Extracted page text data
···
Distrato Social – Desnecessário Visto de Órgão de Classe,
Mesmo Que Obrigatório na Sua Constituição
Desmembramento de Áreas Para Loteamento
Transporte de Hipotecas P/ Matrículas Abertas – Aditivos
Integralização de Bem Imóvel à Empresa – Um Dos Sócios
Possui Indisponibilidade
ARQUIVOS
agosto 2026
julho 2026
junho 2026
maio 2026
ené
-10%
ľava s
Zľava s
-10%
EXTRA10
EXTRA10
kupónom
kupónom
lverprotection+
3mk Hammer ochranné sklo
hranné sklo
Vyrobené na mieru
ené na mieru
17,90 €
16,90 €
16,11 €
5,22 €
···
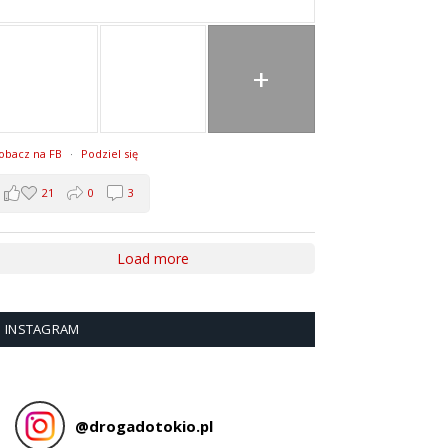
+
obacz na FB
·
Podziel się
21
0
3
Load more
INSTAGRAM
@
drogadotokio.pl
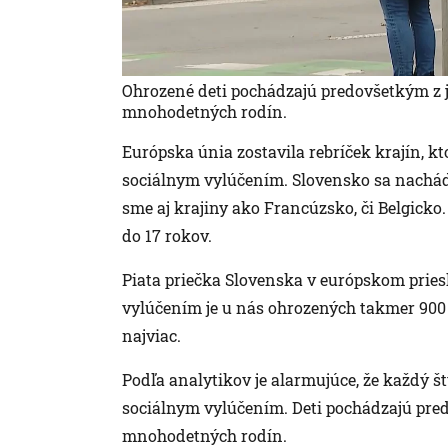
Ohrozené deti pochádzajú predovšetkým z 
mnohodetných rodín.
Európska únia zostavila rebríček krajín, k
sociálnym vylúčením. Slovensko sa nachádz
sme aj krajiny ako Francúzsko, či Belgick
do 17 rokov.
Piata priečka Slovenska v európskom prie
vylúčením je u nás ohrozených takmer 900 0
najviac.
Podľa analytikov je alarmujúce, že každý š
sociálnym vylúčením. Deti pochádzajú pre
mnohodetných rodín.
···
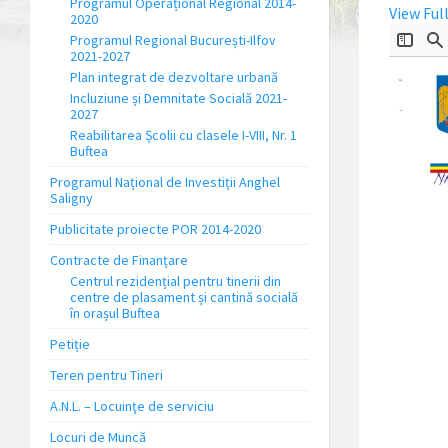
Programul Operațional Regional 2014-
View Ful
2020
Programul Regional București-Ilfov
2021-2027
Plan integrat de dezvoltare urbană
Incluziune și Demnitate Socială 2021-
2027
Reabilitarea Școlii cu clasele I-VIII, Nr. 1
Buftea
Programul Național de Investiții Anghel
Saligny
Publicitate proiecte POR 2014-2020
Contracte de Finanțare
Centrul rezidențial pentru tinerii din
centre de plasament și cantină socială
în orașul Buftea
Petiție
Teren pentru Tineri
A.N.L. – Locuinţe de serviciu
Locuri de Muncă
···
### Instruction
Copy out the lines above from the line containing "Podziel się" through the line containing "do 17 rokov.", exactly, and keep the pictures out.

### Response below
Podziel się
21
0
3
Load more
INSTAGRAM
@
drogadotokio.pl
Ohrozené deti pochádzajú predovšetkým z 
mnohodetných rodín.
Európska únia zostavila rebríček krajín, k
sociálnym vylúčením. Slovensko sa nachádz
sme aj krajiny ako Francúzsko, či Belgick
do 17 rokov.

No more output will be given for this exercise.